After graduate school, I was involved in student housing for a number of years in South Dakota in a private liberal arts college there, and that was my first exposure to a school like that. I absolutely loved that experience, but then I was recruited to work back at the Idaho State University career center because I had done some career counseling as an undergraduate intern. Career services attracted me because, on some level, that’s why every student is in college: to do something after. Some students are here just for the sake of learning, but the reality is that even they have to do something after graduation. There was a certain level of excitement for me to be more formally involved in that process. It’s a very rewarding job, frankly, to be a part of that process.
How did you end up at Albion?
I had not heard of Albion, but we were looking at schools near my wife’s family in Ohio and this came up on the radar. I looked into it, applied, and came out for an interview, and I really loved my visit here. I left with such a positive feeling about this place. They offered me the job, I made sure it was a good fit, and here I am. The reason I felt so good about Albion was that when I came out, I was meeting with all these people who were interested in career development, and I was surrounded by it, and that’s what attracted me.
In your words, what is the point of career development?
That’s really broad, but I think it involves who you are as a person, your interests, your values, your abilities. It’s about finding a good match between knowing who you are and what’s available out there. It’s about knowing how to get into those fields: experience, networking, internships, full-time jobs.
Have you made any immediate changes?
I want to be really careful and not make vast, sweeping changes because I think things were run very well here. There wasn’t a person in the director position I believe since October, so I wanted to get out there and make sure that students know that we have a director and that we are good to go. I have been in classes talking about upcoming events and we have been utilizing our Facebook page for exposure. We’re working hard just to get the name out there. It’s not necessarily a change, but it’s my mission to get the word out.

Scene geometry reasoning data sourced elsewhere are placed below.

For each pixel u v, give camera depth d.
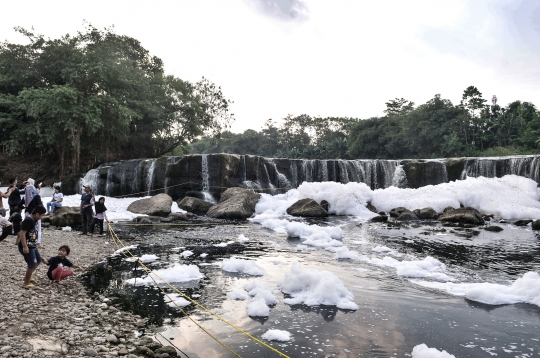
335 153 94.56
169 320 5.95
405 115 80.69
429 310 6.63
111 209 20.45
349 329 5.75
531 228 16.62
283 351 4.98
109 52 29.89
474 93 75.75
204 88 39.50
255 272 8.76
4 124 28.41
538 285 7.37
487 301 7.06
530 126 62.97
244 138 117.44
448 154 67.25
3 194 10.08
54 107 25.28
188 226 16.52
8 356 4.18
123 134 30.84
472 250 11.79
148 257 10.05
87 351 4.53
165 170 24.95
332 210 21.25
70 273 7.66
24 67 29.23
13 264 8.29
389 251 11.53
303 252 11.34
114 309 6.24
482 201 21.06
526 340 5.46
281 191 26.86
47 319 5.50
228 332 5.56
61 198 16.95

Do you think Albion’s office of career development is utilized enough by students?
I think you could ask any career development director on any campus and every single one of us would say, “No, it’s not utilized enough,” but, having said that, my schedule has been absolutely packed seeing students recently. But we would always like to reach more students. We would always like to have more students in the Briton Network.
Where would you like to see career development in a few years?
Much more utilized. I would like it to be a part of the culture so that every student would know that’s where you go for help.
What things do you like to do for fun?
My family and I love the outdoors, which is why were excited to live in Michigan because we know it has a lot of outdoor activities. And I have a family coming out to join me soon, and that’s what I really do for fun: hang out with them.
Is there anything you would like to say to the student body?
There has been one consistent message that I hear when I talk to students here about their resumes: students have some really unique characteristics and experiences here on this campus. Students need to understand that they really have had something very special here, that they’ve developed really strong communication, leadership and critical thinking skills. So I would love for students to recognize that and be able to articulate that when they’re talking to graduate schools and employers. I’ve experienced different environments and I’m really, really impressed with the students here.